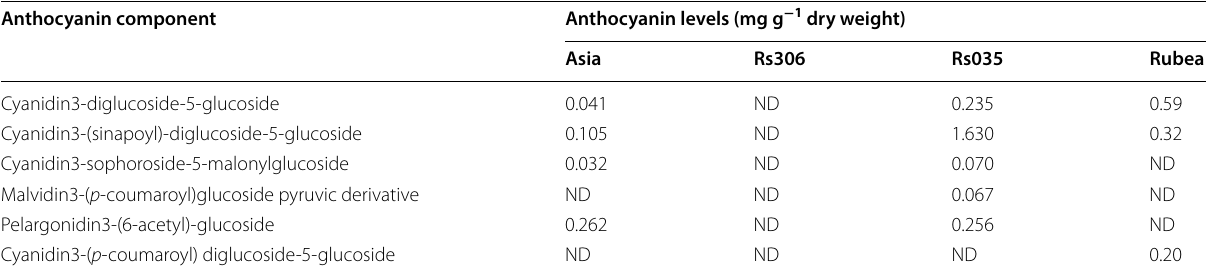
Table 1 Anthocyanin composition in leaves of B. rapa reddish line Asia (A-genome), resynthesis green B. napus line Rs306, resynthesis red B. napus line Rs035 and B. oleracea red cabbage line Rubea (C-genome) as detected by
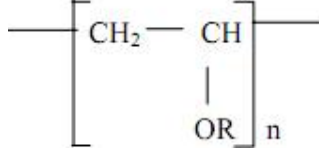
Figure 3. Structure of polyvinyl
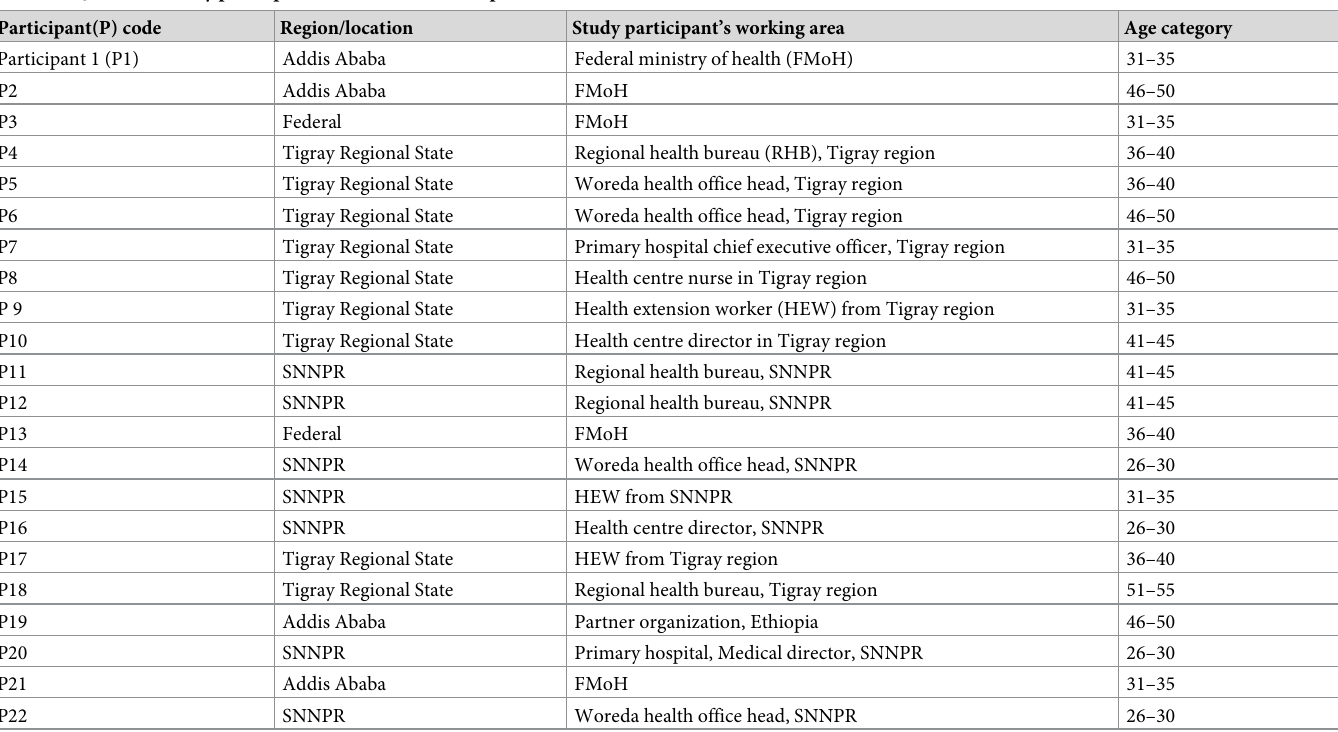
Table 1. Qualitative study participant characteristics, Ethiopia,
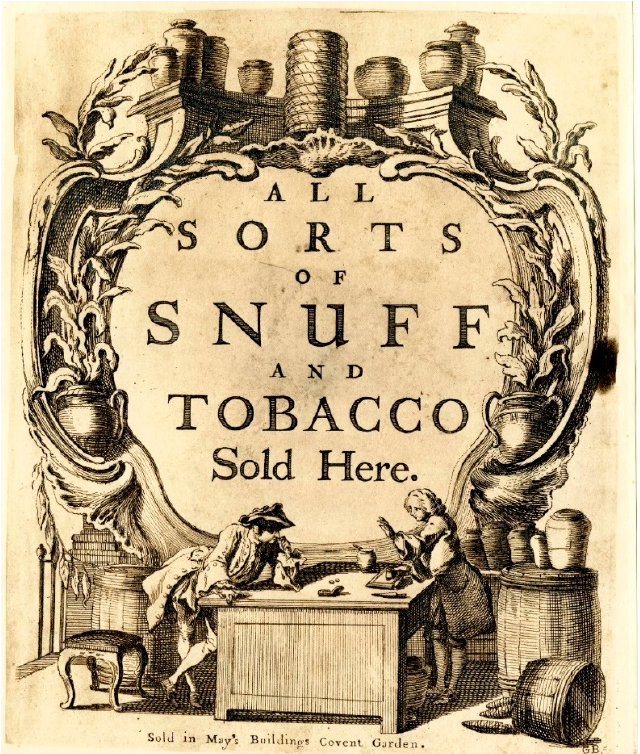
Figure 5. Trade card for May, tobacco and snuff seller. Eighteenth century (Heal, 117.115). © The Trustees of the British Museum.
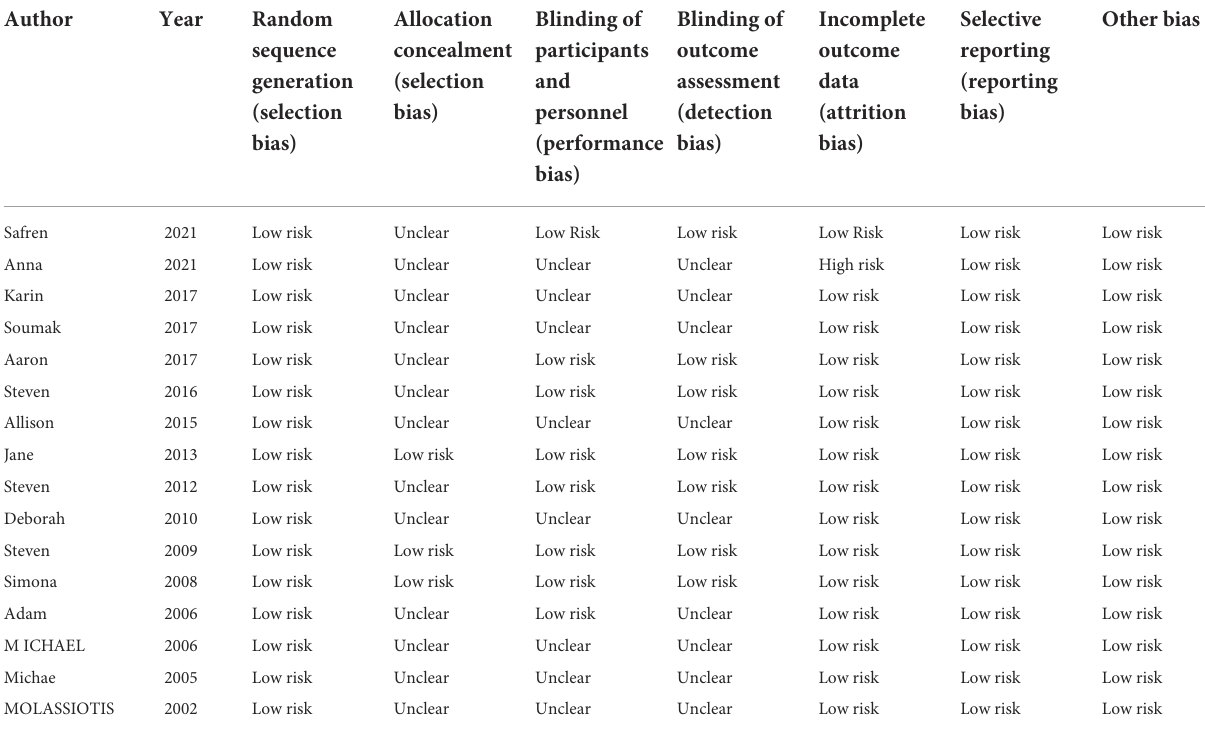
TABLE 2 Methodological quality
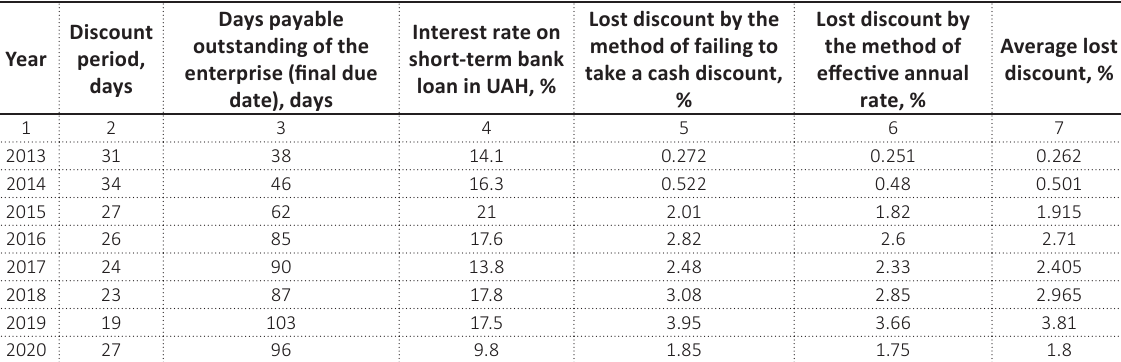
Table 4. Potential penalties of Lagoda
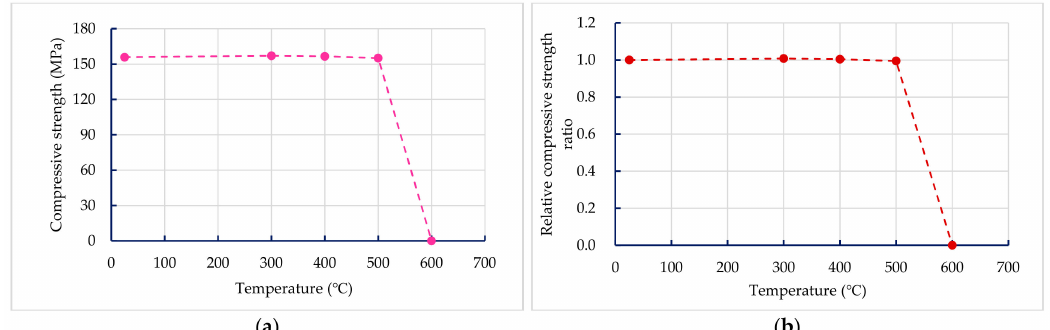
Figure 10. Comparison of compressive strength before and after fire damage to the UHPC-1 specimen: ( a ) residual compressive strength after high temperature; ( b ) relative compressive strength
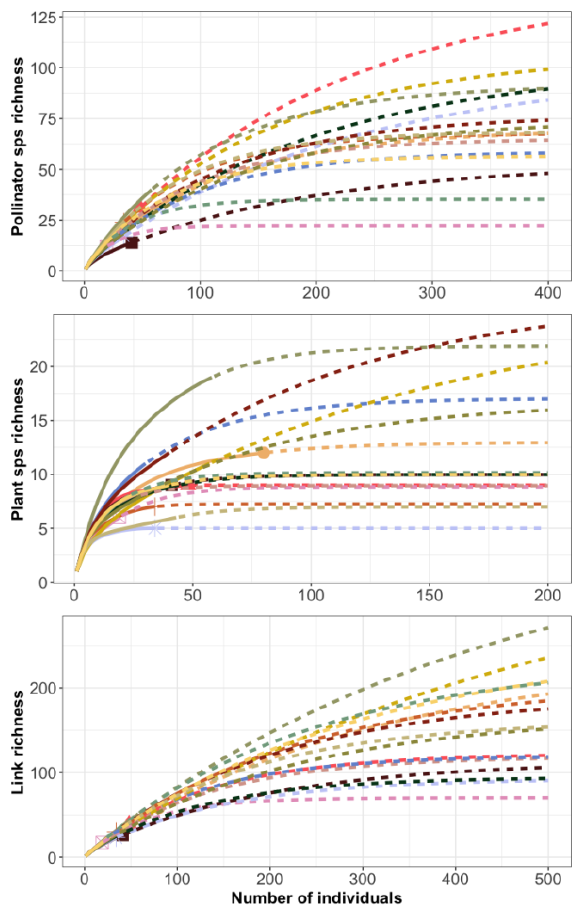
Figure S3. Accumulation curves of pollinator, plant and plant-pollinator link richness with increasing sampling effort up to 100% sample coverage. Solid lines and points indicate observed richness while dashed lines show expected richness at increasing sample size, (i.e., extrapolated).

....

■ **Work task**
Leaving every picture aside, reproduce exactly the lines above from the one with "TABLE 2 Methodological quality" up to and including the one with "Table 4. Potential penalties of Lagoda", and no others.

■ **Exercise solution**
TABLE 2 Methodological quality
Table 4. Potential penalties of Lagoda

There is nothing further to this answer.